Die Darstellung vollzieht sich vor dem Hintergrund des englischen Bürgerkrieges im 15. Jahrhundert zwischen dem Hause Lancaster und dem Hause York, den so genannten Rosenkriegen. Der Autor beschreibt die Finanzverwaltung, die Bedeutung des Wollhandels, die Rolle des Handels für die diplomatischen Aktivitäten, etwa das Verhältnis zu den Herrschern von Frankreich und Burgund und zu der deutschen Hanse. Edward begründete die englische Tradition, in der anders als auf dem Kontinent bürgerliche und kaufmännische Tugenden und adliger Lebensstil schon sehr früh eine fruchtbare Synthese eingingen.

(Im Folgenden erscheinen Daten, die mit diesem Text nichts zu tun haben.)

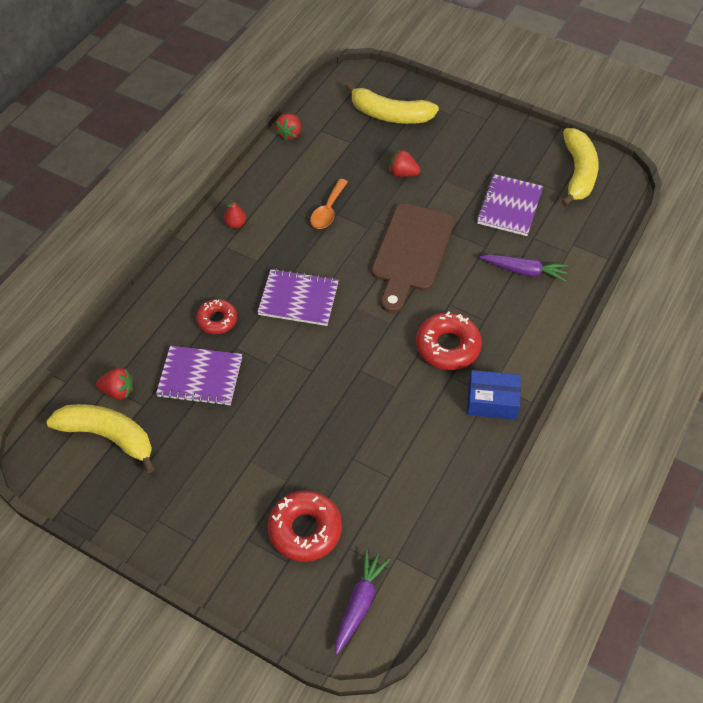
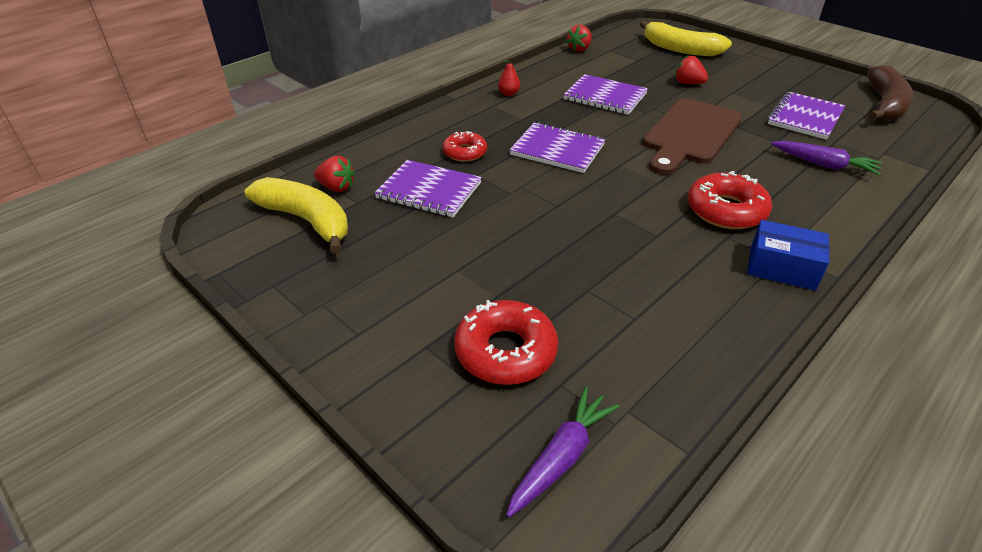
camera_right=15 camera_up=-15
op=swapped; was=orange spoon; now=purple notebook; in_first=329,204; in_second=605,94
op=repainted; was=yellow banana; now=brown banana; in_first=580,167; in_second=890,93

Sehr gut gewählt ist der Vergleich zwischen der königlichen Familie der York und den Medici. Auf der einen Seite haben wir einen Monarchen, der Aktivitäten als Kaufmann entwickelte, auf der anderen Seite eine Familie aus Händlern und Bankiers, die in Florenz immer mehr die Rolle einer Dynastie übernahmen. Dies zeigt wie fließend im Spätmittelalter die Grenzen zwischen Staat und privatem Haushalt waren. Insoweit ist dem Autor nicht zuzustimmen, als dass Edwards kaufmännische Aktivitäten tatsächlich nicht unbedingt im Gegensatz zur modernen Auffassung vom notwendigen Verzicht des Staates auf wirtschaftliche Aktivitäten stehen. Den Edward erscheint viel eher als Oberhaupt eines Familienunternehmens denn als Staatsführer im modernen Sinne.

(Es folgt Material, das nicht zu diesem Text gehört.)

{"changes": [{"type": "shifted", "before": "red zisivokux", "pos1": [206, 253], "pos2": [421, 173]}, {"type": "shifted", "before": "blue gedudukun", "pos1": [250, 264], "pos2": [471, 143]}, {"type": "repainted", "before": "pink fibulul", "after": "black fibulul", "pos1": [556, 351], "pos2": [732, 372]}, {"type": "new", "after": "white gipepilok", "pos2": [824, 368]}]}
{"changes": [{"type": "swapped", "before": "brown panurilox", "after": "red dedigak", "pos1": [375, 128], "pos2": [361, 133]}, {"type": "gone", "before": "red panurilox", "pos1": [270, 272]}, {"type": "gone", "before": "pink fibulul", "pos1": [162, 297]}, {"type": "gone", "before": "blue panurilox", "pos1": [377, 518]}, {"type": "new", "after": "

Es gibt aber auch Dinge, die sich nicht geändert haben. Kreditwürdigkeit durch die Bereitschaft für die Schulden der Vergangenheit ein zustehen ist ein wichtiger moralischer und politischer Maßstab zur Bewertung staatlicher Ordnung geblieben. Edwards Übernahme der Verpflichtung als Angehöriger des Hauses York für die Schulden des Hauses Lancaster aufzukommen, war ebenso vorbildlich wie kontinuierliche Rückführung dieser Verpflichtungen durch kluges Wirtschaften. Ähnlich wie die Dichter haben auch Historiker eine Vorliebe für Gestalten der Geschichte, die durch Kriege und Gewalt etwas zerstört haben. Den Persönlichkeiten, die etwas aufgebaut haben, wurde zu wenig Aufmerksamkeit geschenkt. Stefan Weiß hat eine sehr schöne, gut lesbare Darstellung über einen wirklich großen König verfasst, der substanzielle Werte schuf, statt sie zu zerstören.